As the poster child let's take a data sample from wikipedia article on the standard deviation. Their setup:
- list is 2,4,4,4,5,5,7,9
- which gives the mean of 5 and the deviation of 2
In other words, all numbers within 5±2 should yield true in our algorithm - so let's test that. First off, we create Tests.ExternalMethodCalls project next to the existing ExternalMethodCalls one (I've heard debates on whether "Test" should be a prefix or a suffix in the name of a testing project, and I've seen both ways over my career, and now prefer the prefix approach).

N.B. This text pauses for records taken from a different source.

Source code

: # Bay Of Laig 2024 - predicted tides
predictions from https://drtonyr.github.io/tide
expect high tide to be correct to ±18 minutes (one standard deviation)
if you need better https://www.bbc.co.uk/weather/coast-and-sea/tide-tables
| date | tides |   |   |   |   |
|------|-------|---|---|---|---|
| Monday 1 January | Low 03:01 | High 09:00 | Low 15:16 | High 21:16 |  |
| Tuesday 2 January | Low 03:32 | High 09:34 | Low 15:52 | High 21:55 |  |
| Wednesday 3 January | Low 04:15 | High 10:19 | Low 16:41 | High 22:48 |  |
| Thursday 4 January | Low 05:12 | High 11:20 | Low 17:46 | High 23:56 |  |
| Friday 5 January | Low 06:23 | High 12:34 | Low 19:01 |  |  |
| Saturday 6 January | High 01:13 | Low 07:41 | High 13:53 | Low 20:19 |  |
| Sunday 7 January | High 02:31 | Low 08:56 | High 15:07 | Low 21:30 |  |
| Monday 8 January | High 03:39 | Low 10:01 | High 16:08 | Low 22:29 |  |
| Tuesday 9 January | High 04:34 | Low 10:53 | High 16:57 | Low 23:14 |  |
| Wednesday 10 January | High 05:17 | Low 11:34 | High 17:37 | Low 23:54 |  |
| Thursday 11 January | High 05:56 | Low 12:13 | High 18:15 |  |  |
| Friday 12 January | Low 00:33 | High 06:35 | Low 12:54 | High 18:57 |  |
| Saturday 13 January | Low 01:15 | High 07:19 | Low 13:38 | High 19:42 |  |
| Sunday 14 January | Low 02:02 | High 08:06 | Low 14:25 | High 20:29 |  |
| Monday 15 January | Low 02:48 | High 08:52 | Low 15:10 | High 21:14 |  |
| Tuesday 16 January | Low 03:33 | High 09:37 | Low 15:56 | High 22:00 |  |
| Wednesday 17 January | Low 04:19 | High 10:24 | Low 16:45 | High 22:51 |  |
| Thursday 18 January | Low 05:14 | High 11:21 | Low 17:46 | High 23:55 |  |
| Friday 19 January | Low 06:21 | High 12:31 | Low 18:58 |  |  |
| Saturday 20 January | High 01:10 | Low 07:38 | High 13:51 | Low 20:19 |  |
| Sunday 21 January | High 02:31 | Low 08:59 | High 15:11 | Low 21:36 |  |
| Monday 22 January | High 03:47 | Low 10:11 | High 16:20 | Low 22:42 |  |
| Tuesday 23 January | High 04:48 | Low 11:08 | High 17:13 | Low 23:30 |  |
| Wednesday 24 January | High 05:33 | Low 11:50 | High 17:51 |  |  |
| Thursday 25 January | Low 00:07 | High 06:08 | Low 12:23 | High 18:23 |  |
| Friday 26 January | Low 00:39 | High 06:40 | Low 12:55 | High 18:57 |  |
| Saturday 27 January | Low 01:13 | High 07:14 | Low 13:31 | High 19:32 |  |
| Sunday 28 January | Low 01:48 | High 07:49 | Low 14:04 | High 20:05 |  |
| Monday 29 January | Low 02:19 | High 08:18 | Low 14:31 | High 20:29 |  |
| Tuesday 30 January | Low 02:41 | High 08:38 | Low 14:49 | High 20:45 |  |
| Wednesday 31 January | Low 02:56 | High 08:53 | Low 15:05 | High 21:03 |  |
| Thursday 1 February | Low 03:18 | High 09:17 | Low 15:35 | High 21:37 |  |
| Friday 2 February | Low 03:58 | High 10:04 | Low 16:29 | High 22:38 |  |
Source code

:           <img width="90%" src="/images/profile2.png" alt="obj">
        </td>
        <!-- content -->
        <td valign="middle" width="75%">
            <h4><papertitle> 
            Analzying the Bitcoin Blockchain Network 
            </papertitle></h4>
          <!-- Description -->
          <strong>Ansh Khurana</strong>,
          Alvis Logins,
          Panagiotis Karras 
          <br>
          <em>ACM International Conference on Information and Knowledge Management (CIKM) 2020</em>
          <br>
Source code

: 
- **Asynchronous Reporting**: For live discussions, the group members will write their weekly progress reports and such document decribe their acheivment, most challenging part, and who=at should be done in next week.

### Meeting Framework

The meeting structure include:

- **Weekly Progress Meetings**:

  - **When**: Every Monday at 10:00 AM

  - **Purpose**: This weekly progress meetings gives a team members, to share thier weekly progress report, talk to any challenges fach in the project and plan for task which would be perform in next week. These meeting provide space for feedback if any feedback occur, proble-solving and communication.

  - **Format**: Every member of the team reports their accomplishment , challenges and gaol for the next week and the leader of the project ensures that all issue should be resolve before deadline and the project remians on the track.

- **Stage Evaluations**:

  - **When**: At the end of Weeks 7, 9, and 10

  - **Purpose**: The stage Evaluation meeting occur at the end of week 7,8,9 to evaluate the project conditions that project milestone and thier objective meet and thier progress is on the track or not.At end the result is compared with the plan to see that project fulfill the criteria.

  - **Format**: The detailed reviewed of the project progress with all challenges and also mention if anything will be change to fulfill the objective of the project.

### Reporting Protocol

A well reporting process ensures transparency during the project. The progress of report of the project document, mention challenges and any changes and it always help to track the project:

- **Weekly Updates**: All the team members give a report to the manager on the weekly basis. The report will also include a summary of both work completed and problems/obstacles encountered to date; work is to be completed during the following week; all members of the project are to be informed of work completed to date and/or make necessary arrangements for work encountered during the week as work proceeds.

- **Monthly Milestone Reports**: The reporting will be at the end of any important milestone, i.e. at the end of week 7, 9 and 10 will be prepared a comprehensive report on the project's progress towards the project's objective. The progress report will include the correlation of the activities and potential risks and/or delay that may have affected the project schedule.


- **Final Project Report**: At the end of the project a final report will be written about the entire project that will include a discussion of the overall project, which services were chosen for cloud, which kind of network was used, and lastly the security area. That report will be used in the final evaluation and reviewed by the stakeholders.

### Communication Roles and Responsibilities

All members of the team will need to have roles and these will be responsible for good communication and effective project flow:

Then we need to decide which values to use in the tests. A rule of thumb is to analyze all possible inputs (it's usually infinite number of them), put them into logical groups, and then test a few items from each group. In our case, we know that only values within 5±2 should satisfy the algorithm. So we need to choose some of them - and explicitly test the edges of the interval! - and also choose some values which should bring up false.
This is how the tests may look like (using NUnit as our testing framework):
[TestFixture]
public class IntervalTests
{
private readonly Interval _interval = new Interval(new double[] { 2, 4, 4, 4, 5, 5, 7, 9 });
[Test]
public void ValuesAcceptedWithin()
{
Assert.That(_interval.HasWithinDeviation(4), Is.True);
Assert.That(_interval.HasWithinDeviation(5), Is.True);
Assert.That(_interval.HasWithinDeviation(6), Is.True);
}
[Test]
public void ValuesAcceptedOnEdges()
{
Assert.That(_interval.HasWithinDeviation(3), Is.True);
Assert.That(_interval.HasWithinDeviation(7), Is.True);
}
[Test]
public void ValuesRejectedOutside()
{
Assert.That(_interval.HasWithinDeviation(2), Is.False);
Assert.That(_interval.HasWithinDeviation(8), Is.False);
}
}
We might have stopped on that, but I'd like to show you another trick - parametrized tests. Notice that every single tests above has repeated code which differs only by the value in the Assert. What we can do is to make it a parameter in the tests, like this:
[Test]
[TestCase(4)] [TestCase(5)] [TestCase(6)]
public void ValuesAcceptedWithin(double value)
{
Assert.That(_interval.HasWithinDeviation(value), Is.True);
}
And once the above is done, we can run NUnit GUI and enjoy the green light of happy tests:
Summary.
Unit testing is a good way of making sure the code works as expected (both the new code you've just written, and the old code you may have changed on the way). Also, it often serves well as "live" documentation for developers, especially when the real documentation is incomplete or, dare I say, missing 
.
You can incorporate such automated tests into the build script, and each time the application gets built you can be sure that every single test has passed successfully.
Source code discussed in this post is available on BitBucket. In general, unit testing in Report SharpShooter may be a good idea if you have complex logic in your reports, or if that logic frequently changes. On the other hand, it might be a waste of time if your scripts or external calls are trivial one-liners. It all depends, and it's up to you to decide!